By default, Linkerd automatically enables mutual Transport Layer Security (mTLS) for most TCP traffic between meshed pods, by establishing and authenticating secure, private TLS connections between Linkerd proxies. This means that Linkerd can add authenticated, encrypted communication to your application with very little work on your part. And because the Linkerd control plane also runs on the data plane, this means that communication between Linkerd’s control plane components are also automatically secured via mTLS.

Not all traffic can be automatically mTLS’d, but it’s easy to verify which traffic is. See Caveats and future work below for details on which traffic cannot currently be automatically encrypted.

How does it work?

In short, Linkerd’s control plane issues TLS certificates to proxies, which are scoped to the Kubernetes ServiceAccount of the containing pod and automatically rotated every 24 hours. The proxies use these certificates to encrypt and authenticate TCP traffic to other proxies.

To do this, Linkerd maintains a set of credentials in the cluster: a trust anchor, and an issuer certificate and private key. These credentials are generated by Linkerd itself during install time, or optionally provided by an external source, e.g. Vault or cert-manager. The issuer certificate and private key are placed into a Kubernetes Secret. By default, the Secret is placed in the linkerd namespace and can only be read by the service account used by the Linkerd control plane’s identity component.

On the data plane side, each proxy is passed the trust anchor in an environment variable. At startup, the proxy generates a private key, stored in a tmpfs emptyDir which stays in memory and never leaves the pod. The proxy connects to the control plane’s identity component, validating the connection to identity with the trust anchor, and issues a certificate signing request (CSR). The CSR contains an initial certificate with identity set to the pod’s Kubernetes ServiceAccount, and the actual service account token, so that identity can validate that the CSR is valid. After validation, the signed trust bundle is returned to the proxy, which can use it as both a client and server certificate. These certificates are scoped to 24 hours and dynamically refreshed using the same mechanism.

When a proxy injected into a pod receives an outbound connection from the application container, it performs service discovery by looking up that IP address with the Linkerd control plane. When the destination is in the Kubernetes cluster, the control plane provides the proxy with the destination’s endpoint addresses, along with metadata. When an identity name is included in this metadata, this indicates to the proxy that it can initiate mutual TLS. When the proxy connects to the destination, it initiates a TLS handshake, verifying that the destination proxy’s certificate was signed for the expected identity name.

Maintenance

The trust anchor generated by linkerd install expires after 365 days, and must be manually rotated. Alternatively you can provide the trust anchor yourself and control the expiration date.

By default, the issuer certificate and key are not automatically rotated.
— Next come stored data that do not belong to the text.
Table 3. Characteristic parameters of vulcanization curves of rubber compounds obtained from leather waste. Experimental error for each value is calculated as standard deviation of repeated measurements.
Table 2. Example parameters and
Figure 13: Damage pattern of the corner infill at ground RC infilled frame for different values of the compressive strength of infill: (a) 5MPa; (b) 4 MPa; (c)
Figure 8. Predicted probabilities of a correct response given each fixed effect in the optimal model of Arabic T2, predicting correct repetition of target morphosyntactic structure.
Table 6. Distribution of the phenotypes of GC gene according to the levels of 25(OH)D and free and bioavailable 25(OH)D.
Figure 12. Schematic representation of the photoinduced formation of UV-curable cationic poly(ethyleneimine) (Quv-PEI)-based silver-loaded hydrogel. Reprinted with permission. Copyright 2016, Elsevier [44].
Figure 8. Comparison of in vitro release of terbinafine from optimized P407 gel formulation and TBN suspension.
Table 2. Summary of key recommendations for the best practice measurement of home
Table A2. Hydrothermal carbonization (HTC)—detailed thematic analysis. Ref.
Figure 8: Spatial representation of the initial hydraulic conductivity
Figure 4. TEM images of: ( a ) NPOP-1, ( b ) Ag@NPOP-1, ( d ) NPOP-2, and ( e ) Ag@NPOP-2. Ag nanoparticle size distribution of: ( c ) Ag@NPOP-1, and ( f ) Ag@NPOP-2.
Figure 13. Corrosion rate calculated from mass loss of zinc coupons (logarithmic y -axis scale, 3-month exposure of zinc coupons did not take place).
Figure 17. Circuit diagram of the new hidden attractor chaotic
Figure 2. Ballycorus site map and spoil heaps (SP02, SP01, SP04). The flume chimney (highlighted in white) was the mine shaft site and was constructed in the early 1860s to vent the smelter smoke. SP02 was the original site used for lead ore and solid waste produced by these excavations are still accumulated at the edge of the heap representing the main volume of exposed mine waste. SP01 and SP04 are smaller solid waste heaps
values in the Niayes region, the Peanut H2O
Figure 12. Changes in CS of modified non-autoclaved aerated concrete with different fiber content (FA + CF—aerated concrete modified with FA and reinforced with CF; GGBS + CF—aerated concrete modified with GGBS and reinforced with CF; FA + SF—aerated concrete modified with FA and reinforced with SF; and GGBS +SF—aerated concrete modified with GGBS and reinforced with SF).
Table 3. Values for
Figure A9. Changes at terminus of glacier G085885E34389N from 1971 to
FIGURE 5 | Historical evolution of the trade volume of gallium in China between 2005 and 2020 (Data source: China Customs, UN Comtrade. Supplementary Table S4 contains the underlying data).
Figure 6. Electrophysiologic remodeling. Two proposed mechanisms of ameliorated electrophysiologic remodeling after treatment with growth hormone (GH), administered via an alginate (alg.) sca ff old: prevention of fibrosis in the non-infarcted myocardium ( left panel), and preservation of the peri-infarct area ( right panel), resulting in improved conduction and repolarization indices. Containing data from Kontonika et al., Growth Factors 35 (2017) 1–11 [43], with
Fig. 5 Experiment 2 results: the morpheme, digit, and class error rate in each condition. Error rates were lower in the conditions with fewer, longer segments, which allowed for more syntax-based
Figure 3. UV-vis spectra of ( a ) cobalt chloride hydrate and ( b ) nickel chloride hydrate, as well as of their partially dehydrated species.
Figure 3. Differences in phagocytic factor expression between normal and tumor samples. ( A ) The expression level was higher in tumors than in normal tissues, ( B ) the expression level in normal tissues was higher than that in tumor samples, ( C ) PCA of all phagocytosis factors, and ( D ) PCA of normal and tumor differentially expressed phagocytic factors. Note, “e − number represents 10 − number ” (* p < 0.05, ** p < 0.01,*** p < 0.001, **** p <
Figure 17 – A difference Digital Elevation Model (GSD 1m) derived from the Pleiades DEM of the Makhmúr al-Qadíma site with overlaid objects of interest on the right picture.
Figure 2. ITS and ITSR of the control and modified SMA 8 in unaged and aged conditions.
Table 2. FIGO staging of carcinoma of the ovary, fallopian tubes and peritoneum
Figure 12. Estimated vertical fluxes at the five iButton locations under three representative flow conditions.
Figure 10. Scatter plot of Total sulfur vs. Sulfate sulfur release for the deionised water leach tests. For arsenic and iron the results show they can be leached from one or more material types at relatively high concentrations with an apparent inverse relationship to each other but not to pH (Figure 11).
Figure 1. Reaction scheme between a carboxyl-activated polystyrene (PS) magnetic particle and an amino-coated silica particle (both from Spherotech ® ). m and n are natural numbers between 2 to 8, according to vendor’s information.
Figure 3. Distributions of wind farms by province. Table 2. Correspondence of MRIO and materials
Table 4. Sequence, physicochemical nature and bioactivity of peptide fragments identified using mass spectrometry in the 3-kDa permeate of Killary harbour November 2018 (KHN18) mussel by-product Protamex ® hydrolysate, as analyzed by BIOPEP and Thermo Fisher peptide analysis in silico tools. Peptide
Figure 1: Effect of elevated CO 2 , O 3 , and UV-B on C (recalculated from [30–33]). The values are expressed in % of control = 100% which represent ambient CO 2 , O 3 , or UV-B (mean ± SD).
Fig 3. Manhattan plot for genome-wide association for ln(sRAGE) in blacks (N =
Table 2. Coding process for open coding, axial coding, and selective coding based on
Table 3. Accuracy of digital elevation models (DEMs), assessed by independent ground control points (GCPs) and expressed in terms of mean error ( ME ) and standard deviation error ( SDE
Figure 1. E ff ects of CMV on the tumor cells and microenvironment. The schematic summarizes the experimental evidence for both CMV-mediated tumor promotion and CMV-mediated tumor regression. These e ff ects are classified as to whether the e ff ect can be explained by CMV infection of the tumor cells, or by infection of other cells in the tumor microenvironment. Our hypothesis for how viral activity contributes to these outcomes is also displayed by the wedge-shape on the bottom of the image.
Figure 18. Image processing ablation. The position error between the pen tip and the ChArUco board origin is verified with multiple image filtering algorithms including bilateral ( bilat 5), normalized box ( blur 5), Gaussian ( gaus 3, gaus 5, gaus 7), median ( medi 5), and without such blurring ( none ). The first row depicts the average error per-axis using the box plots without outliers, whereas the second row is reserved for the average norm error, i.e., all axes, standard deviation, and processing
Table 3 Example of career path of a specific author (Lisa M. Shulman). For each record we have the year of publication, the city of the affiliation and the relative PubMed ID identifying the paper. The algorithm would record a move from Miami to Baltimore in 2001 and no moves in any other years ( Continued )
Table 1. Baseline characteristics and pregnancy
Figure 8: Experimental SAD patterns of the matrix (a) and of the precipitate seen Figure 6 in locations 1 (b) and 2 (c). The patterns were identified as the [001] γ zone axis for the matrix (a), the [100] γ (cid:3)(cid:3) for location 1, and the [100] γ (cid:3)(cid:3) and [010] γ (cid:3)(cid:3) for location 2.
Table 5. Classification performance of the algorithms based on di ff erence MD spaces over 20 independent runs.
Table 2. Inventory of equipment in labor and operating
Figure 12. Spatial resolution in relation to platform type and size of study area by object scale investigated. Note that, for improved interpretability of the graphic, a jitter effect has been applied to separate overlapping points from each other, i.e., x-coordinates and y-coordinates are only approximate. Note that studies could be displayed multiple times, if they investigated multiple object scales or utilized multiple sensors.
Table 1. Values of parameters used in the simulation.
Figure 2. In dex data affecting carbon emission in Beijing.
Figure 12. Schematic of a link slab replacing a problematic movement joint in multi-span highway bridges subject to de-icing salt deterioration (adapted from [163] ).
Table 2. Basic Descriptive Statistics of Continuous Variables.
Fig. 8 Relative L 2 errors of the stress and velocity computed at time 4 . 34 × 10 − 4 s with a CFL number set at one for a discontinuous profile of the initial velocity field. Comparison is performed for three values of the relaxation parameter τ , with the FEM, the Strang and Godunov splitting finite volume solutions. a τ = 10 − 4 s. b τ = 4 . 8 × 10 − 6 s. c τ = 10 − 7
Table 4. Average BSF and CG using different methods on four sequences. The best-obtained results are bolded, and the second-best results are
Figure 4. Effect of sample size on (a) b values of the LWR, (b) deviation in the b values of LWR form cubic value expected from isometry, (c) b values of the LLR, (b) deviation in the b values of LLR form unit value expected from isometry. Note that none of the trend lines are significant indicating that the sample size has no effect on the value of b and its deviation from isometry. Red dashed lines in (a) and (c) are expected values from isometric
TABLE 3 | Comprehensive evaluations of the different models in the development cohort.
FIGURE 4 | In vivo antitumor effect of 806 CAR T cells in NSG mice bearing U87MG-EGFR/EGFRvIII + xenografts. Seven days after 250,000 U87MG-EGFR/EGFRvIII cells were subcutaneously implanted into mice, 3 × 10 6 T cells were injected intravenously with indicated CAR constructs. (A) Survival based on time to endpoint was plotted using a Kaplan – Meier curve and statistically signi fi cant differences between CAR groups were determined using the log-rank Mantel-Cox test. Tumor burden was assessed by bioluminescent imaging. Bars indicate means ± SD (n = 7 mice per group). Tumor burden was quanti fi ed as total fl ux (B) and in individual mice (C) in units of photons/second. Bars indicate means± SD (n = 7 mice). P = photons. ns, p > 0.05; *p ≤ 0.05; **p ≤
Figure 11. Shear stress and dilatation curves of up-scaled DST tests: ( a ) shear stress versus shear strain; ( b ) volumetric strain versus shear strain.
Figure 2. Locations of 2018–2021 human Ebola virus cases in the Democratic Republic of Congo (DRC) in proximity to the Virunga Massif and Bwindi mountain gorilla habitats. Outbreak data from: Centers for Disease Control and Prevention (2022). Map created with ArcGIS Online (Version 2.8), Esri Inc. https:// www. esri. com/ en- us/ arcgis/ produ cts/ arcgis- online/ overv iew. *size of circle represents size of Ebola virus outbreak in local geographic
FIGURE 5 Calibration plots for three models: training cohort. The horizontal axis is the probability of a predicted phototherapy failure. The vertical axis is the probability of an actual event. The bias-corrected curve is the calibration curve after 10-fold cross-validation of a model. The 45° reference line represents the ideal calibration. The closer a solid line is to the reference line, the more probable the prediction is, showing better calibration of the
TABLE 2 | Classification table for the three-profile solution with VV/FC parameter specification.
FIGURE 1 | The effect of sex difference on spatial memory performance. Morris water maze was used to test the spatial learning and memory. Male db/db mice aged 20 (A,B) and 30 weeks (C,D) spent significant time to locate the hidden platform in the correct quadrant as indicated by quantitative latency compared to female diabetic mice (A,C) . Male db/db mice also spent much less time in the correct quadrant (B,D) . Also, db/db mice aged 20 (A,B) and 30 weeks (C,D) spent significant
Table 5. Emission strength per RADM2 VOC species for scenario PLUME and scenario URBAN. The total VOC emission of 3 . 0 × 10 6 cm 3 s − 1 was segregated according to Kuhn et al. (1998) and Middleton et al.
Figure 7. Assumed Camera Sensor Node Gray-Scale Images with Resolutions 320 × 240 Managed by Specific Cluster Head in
You can set up automatic rotation with cert-manager.

Caveats and future work

There are a few known gaps in Linkerd’s ability to automatically encrypt and authenticate all communication in the cluster. These gaps will be fixed in future releases:

  • Linkerd does not currently enforce mTLS. Any unencrypted requests inside the mesh will be opportunistically upgraded to mTLS. Any requests originating from inside or outside the mesh will not be automatically mTLS’d by Linkerd. This will be addressed in a future Linkerd release, likely as an opt-in behavior as it may break some existing applications.

  • Ideally, the ServiceAccount token that Linkerd uses would not be shared with other potential uses of that token. In future Kubernetes releases, Kubernetes will support audience/time-bound ServiceAccount tokens, and Linkerd will use those instead.